*What this task involves*. If a line below includes the string "nuclei", copy it.
-*-
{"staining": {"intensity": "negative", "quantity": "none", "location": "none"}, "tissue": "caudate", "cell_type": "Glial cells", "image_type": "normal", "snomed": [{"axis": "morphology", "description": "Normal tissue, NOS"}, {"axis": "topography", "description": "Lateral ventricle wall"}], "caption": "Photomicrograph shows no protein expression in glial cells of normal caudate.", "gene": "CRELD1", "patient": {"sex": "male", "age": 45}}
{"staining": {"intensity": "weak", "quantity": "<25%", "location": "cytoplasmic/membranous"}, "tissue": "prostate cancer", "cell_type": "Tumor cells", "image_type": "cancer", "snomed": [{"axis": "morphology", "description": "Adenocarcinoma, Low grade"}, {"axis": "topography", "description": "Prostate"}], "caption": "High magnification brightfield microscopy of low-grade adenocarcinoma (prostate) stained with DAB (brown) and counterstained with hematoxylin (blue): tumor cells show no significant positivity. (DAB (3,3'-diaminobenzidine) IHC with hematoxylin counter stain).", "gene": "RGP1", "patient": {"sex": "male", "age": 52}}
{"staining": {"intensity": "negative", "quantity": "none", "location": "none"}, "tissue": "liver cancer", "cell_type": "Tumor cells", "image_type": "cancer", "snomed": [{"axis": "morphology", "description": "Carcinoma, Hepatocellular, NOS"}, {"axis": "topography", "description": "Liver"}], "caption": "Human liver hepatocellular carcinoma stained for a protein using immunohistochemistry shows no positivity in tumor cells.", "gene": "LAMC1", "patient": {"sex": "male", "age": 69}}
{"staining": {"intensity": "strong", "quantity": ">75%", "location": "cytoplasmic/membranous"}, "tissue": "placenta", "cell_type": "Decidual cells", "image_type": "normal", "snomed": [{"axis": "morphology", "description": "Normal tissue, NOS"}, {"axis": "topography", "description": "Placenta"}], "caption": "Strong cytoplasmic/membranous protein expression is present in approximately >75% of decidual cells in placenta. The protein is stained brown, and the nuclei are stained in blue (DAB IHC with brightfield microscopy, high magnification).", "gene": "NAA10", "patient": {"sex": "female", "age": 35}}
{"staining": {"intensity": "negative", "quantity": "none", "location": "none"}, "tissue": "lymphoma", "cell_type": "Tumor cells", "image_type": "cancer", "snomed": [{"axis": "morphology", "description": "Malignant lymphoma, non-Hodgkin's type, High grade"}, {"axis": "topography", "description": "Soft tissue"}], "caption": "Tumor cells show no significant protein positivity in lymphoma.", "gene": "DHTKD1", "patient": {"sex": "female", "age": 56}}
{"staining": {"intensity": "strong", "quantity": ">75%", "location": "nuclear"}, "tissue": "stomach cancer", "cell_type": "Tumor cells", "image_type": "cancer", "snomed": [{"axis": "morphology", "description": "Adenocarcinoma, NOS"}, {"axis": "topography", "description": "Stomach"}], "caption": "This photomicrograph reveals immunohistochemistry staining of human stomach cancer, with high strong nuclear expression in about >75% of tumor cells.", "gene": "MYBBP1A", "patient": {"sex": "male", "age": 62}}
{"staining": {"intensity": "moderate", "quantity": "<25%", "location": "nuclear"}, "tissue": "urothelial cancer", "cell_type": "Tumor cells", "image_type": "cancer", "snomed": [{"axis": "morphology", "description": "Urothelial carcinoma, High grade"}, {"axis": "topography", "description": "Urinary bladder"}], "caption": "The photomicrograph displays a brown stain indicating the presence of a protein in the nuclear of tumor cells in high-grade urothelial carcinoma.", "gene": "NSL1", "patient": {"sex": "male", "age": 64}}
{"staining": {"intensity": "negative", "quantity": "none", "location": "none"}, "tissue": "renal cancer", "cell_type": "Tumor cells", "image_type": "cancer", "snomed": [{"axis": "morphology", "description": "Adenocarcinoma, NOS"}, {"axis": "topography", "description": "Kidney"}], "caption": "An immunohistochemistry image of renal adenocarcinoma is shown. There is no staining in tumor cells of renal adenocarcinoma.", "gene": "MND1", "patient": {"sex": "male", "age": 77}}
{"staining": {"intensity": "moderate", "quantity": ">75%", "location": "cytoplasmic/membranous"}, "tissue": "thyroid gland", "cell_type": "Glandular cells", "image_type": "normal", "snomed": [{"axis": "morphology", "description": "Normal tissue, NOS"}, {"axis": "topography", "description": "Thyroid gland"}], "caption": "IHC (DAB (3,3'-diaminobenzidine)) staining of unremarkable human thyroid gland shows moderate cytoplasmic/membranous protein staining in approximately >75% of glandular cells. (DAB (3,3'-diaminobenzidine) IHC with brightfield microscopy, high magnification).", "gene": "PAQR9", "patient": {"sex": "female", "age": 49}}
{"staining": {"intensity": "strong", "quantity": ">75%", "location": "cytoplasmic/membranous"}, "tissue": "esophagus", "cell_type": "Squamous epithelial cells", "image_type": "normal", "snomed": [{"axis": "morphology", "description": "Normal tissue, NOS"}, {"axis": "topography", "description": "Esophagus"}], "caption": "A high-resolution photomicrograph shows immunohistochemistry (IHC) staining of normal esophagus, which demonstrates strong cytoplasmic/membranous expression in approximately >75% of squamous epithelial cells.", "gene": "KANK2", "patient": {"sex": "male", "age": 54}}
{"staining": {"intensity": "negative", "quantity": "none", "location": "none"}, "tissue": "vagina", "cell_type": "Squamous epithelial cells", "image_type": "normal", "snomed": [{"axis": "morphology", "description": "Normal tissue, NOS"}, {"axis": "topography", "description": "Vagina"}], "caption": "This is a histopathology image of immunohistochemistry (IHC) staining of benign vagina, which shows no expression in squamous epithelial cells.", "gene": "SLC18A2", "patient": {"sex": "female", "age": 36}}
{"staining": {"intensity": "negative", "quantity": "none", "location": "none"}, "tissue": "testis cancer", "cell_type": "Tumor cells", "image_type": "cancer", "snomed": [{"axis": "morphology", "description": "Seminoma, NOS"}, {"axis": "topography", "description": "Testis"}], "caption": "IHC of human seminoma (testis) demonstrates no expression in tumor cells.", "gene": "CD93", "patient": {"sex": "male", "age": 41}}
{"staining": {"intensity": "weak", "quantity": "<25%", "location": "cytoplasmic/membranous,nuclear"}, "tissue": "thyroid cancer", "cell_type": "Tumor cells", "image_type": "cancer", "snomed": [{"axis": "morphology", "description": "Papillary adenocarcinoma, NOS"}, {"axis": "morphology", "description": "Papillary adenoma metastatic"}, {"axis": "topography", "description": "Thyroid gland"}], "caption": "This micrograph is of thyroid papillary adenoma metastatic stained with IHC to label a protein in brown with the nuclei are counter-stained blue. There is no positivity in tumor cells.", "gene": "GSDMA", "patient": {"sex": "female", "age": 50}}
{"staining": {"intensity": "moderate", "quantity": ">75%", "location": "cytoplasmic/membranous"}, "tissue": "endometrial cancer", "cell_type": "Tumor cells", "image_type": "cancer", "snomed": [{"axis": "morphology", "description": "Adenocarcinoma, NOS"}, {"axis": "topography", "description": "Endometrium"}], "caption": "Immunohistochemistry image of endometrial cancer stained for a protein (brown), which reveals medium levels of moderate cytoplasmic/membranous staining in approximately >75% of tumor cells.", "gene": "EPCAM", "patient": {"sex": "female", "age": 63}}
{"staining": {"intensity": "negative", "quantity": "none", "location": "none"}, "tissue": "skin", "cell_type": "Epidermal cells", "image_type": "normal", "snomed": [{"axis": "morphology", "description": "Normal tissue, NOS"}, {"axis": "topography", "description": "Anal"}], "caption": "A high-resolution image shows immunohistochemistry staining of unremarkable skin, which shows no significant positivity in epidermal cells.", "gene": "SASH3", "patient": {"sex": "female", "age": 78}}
-*-
*Exercise output*.
{"staining": {"intensity": "strong", "quantity": ">75%", "location": "cytoplasmic/membranous"}, "tissue": "placenta", "cell_type": "Decidual cells", "image_type": "normal", "snomed": [{"axis": "morphology", "description": "Normal tissue, NOS"}, {"axis": "topography", "description": "Placenta"}], "caption": "Strong cytoplasmic/membranous protein expression is present in approximately >75% of decidual cells in placenta. The protein is stained brown, and the nuclei are stained in blue (DAB IHC with brightfield microscopy, high magnification).", "gene": "NAA10", "patient": {"sex": "female", "age": 35}}
{"staining": {"intensity": "weak", "quantity": "<25%", "location": "cytoplasmic/membranous,nuclear"}, "tissue": "thyroid cancer", "cell_type": "Tumor cells", "image_type": "cancer", "snomed": [{"axis": "morphology", "description": "Papillary adenocarcinoma, NOS"}, {"axis": "morphology", "description": "Papillary adenoma metastatic"}, {"axis": "topography", "description": "Thyroid gland"}], "caption": "This micrograph is of thyroid papillary adenoma metastatic stained with IHC to label a protein in brown with the nuclei are counter-stained blue. There is no positivity in tumor cells.", "gene": "GSDMA", "patient": {"sex": "female", "age": 50}}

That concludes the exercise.